Sepia Sanctum—George Davis

  Rummaging through the attic in my old Victorian home, I came across a tired-old box filled with someone’s memories. They weren’t my remembrances. The box was here when I bought the house a year ago. I don’t like it up here. It is dusty with a myriad of spider’s webs woven from ceiling to the floor. However, today I decided to check and see if the attic held any priceless antiques. What I found beside grime and numerous displays of spidery gossamer was this dilapidated carton. Under its tattered lid, I began my search. As I lifted the top layer of old documents, I discovered an old sepia photograph of an obese woman and a small child. From the looks, it appeared to be taken somewhere around the first of the twentieth century; maybe 1900-1910. 

  The space at the top of my house, under the roof I spent my afternoon. Finding the picture, I turned it over and read: To my beloved Cecily…love forever, your admirer, Stephen… who might this Stephen be? A suitor perhaps, or maybe a daughter from an estranged father. It was certainly a mystery to me. For the next two days, I spent my time researching the records of my old home. I discovered that the house was built in 1898 by Severence Masterson, a stonemason from Boston. 

  Did Masterson have a wife and children? I went over to the Bickford library to research the history of our town. One record I found stated Severence Masterson worked for Nathan Bickford the town’s founder. And, I discovered Severence was married to Emily Chute from Portland, Maine the city thirty miles south of Bickford. Masterson and his wife had one daughter, Cecily Mae. They originally came from the Bay Area of Boston.
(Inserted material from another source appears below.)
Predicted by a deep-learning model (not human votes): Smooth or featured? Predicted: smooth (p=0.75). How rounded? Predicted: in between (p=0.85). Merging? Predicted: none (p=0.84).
  Looking again at the photo, I decided the images were that of Emily and Cecily Masterson, taken in the front yard of this home. I recognized the large, gray ornate porch overhang.
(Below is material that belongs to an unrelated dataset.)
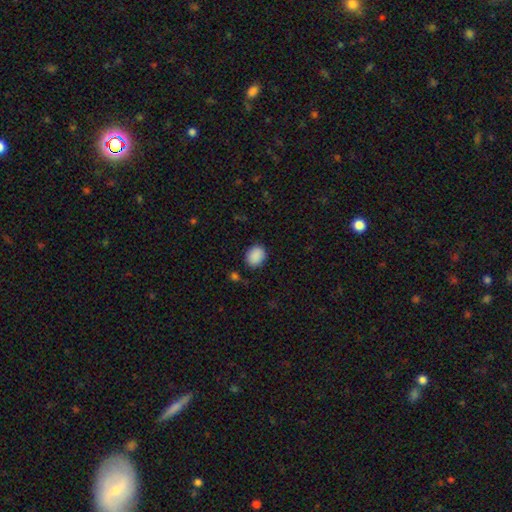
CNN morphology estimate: A smooth galaxy with no disk features (89%) that is round (50%).

Vote fractions:
- Smooth or featured? smooth: 89% / star or artifact: 8% / featured or disk: 3%
- How rounded? round: 50% / in between: 49% / cigar-shaped: 1%
- Merging? none: 84% / minor disturbance: 11% / major disturbance: 3% / merger: 2%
  “Henry,” the librarian, Rose Smart sounded from somewhere deep in my being. “Henry, I’m getting ready to close now. You know the library hours: ten-three Monday-Wednesday, and nine to twelve on Saturday.” Her shrill voice woke me from my reverie. “Okay, Miss Smart. I’m done anyway.” I nodded as I passed her at her desk, half-glasses perched precariously at the end of her long, aquiline nose. “Thank you, Miss Smart.”

  “Remember, Orville Steinbock. We close at three.” It was a stern warning. “Okay, Miss Smart. I will remember.” 
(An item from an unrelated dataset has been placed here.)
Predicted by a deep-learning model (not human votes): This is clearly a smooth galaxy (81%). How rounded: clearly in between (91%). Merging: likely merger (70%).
  I gathered enough information to whet my genealogy appetite. I went online and searched through two ancestry websites. There wasn’t much more information than what I had gotten at the library this afternoon. However, I did learn Masterson was married before. His first wife died of consumption, TB in 1879. There are no children from that marriage. 

  There was something about that photo that was eerie. I mean, I felt, whenever I looked at it, somehow I was transported back to the time this picture was taken. It was only in my mind, but it seemed so real.  

  That night, I dreamed I was present when this photo was taken. I was standing behind the photographer watching him duck out from under the black cloth, he used to cover his head. His head kept bobbing up and down like a duck in a shooting arcade. “Smile,” he said, holding up the chemical flash.

  “Come, Severence, we have company coming tonight to our party. We have a lot to do before the guests arrive. Help me carry the table and chairs out here on the front lawn. It’s going to be the party to end all parties, Severence.” I stood and watched the scene unfold before my eyes. It was as if I was here over a hundred years ago. 

  “Henry,” Emily Masterson shouted, “Are you coming inside?” I stared in disbelief. Was she talking to me? How could it be? I live in the 21st century. I don’t believe in the metaphysical. But, believe it or not, here I was in the 19th century. My clothes were of the period albeit a little snug in the waist. 

  “Come quickly, Henry, we have a lot to do to get ready for the party,” Emily said, Cecily, hanging onto her long skirt. 

  I shook my head. Was I dreaming? Did I go back in time? Was I a part of this ethereal scene?

  “Coming, Emily,” I heard myself say. “I’ll be all set for tonight. I promise.” 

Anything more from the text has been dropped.